-------- Information provided --------

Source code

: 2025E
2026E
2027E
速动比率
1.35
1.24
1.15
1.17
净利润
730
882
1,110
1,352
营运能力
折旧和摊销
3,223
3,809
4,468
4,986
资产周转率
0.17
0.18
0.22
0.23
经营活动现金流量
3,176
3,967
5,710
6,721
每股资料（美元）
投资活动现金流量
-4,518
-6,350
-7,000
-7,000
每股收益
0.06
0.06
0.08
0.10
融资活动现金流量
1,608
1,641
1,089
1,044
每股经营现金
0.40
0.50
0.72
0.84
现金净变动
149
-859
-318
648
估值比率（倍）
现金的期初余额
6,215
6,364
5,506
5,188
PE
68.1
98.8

--------

Each of the lines above should be printed again precisely as it reads.

> [Solution for this exercise]
Source code

: 2025E
2026E
2027E
速动比率
1.35
1.24
1.15
1.17
净利润
730
882
1,110
1,352
营运能力
折旧和摊销
3,223
3,809
4,468
4,986
资产周转率
0.17
0.18
0.22
0.23
经营活动现金流量
3,176
3,967
5,710
6,721
每股资料（美元）
投资活动现金流量
-4,518
-6,350
-7,000
-7,000
每股收益
0.06
0.06
0.08
0.10
融资活动现金流量
1,608
1,641
1,089
1,044
每股经营现金
0.40
0.50
0.72
0.84
现金净变动
149
-859
-318
648
估值比率（倍）
现金的期初余额
6,215
6,364
5,506
5,188
PE
68.1
98.8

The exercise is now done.